* [Texto selecionado]
--- --- ---

Collor, com a Comissão Ariosvaldo; Itamar, tendo recebido sugestões de diversas Comissões, inclusive da Comissão Miguel Reale; Fernando Henrique, com a PEC 175; e Lula com a PEC 41, em seu primeiro mandato, apresentaram projetos ao Congresso, sem empenharem-se, todavia, na alteração do sistema. Todas as tentativas trouxeram frustração e as poucas modificações realizadas pioraram a lei suprema.

Estou convencido de que o Governo Federal nunca teve interesse numa reforma profunda, pois tendo assegurado, com o texto atual, em torno de 60% do bolo tributário, teme que possa vir a perder receita, se Estados e Municípios unirem-se para elevar a partilha fiscal. É de se lembrar que, na Constituição de 88, a União, que repassava apenas 33% da receita do IPI e Imposto de Renda, para Estados e Municípios, passou a repassar 47%, o que a obrigou a criar a COFINS e aumentar sua alíquota de 0,5% (antigo FINSOCIAL) para 7,6% e do PIS de 0,65% para 1,65%.

Assegura, contudo, o Governo que, agora, é pra valer.

As cinco grandes novidades são:

1) compactar COFINS, PIS, CIDES, Salário educação, num grande IVA;

2) compactar I.Renda e CS Lucro num só tributo;

3) reduzir a contribuição previdenciária sobre a mão-de-obra;

4) reformular o ICMS para evitar a guerra fiscal;

5) ressuscitar Imposto sobre Grandes Fortunas, decadente em todo o mundo, repartindo-o entre Estados e Municípios.

A simplificação, com redução da carga tributária, é meta de impossível avaliação, sem a quantificação das alíquotas, a serem ainda definidas, e sem os projetos de leis complementares e ordinárias, a serem elaborados.

De início, qualquer reforma constitucional em profundidade gerará, necessariamente, reformulações conceituais, cujo conteúdo poderá ser questionado perante os Tribunais. Na mudança do IVC para o ICMS, o STF levou 20 anos para definir, conceitualmente, o que seriam "operação", "circulação" e "mercadoria".

Teremos o IVA, que é um imposto, o qual, fora as vinculações constitucionais, é tributo desvinculado, incorporando contribuições, que são tributos vinculados a determinada finalidade. Certamente, a definição do perfil constitucional levará tempo para ser conformado pelo Judiciário. Por outro lado, a manutenção do artigo 149 da C.F. não impedirá que o Governo crie, no futuro, por legislação ordinária, outras COFINS.

--- --- ---

* [Material coletado]

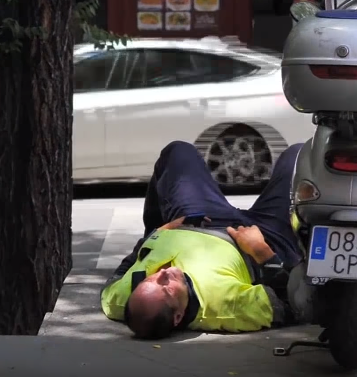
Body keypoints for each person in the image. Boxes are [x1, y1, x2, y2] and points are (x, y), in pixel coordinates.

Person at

--- --- ---

* [Atividades]
(1) Responda, com base no texto sobre a reforma tributária:
(a) Em torno de que porcentagem do bolo tributário o Governo Federal teria assegurado com o texto atual?
(b) Quantos anos o STF levou para definir conceitualmente "operação", "circulação" e "mercadoria"?
(c) Entre quem seria repartido o Imposto sobre Grandes Fortunas?
(2) Prossiga com o texto sobre a reforma tributária a partir da última frase apresentada.
A listagem vem de uma fonte diferente da do texto.

* [Conjunto de respostas]
(1)
(a) Em torno de 60%.
(b) 20 anos.
(c) Entre Estados e Municípios.

(2)
A meu ver, a compactação de COFINS e CIDES poderia ser realizada por lei ordinária, sem necessidade de modificação constitucional, o mesmo ocorrendo com a do I.RENDA e Contribuição Social sobre o lucro, já com regime jurídico idêntico. Apesar de PIS e Salário Educação estarem previstos constitucionalmente como tributos distintos poderiam ter o mesmo regime jurídico ordinário, sem necessidade de mudança da lei suprema.

É de se louvar a redução da contribuição previdenciária sobre a folha de salários, se não implicar aumento de outras imposições.

No ICMS, haverá Estados ganhadores e Estados perdedores, ou seja, os que enviam mais mercadorias para outras unidades da federação do que recebem. O programa do Governo, de que um Fundo de Estabilização – sem perfil definido –, compensará tais unidades é compromisso em que poucos acreditam, pois a tradição das autoridades federais, em matéria tributária, é não cumprir suas promessas, que comprometem apenas as pessoas que as recebem.

Admitindo, todavia, que os Estados ganhadores não vão abrir mão das receitas acrescidas – são a maioria do Congresso, o que é necessário para aprovar a emenda à lei suprema –, os Estados perdedores precisarão recuperar as suas. Se tais recursos não vierem de aumentos internos, terão que vir, em valores consideráveis, da União, a qual deverá também partilhar com os Estados o IVA, imposto que resultará da integração da COFINS e do PIS, que hoje não são partilhados.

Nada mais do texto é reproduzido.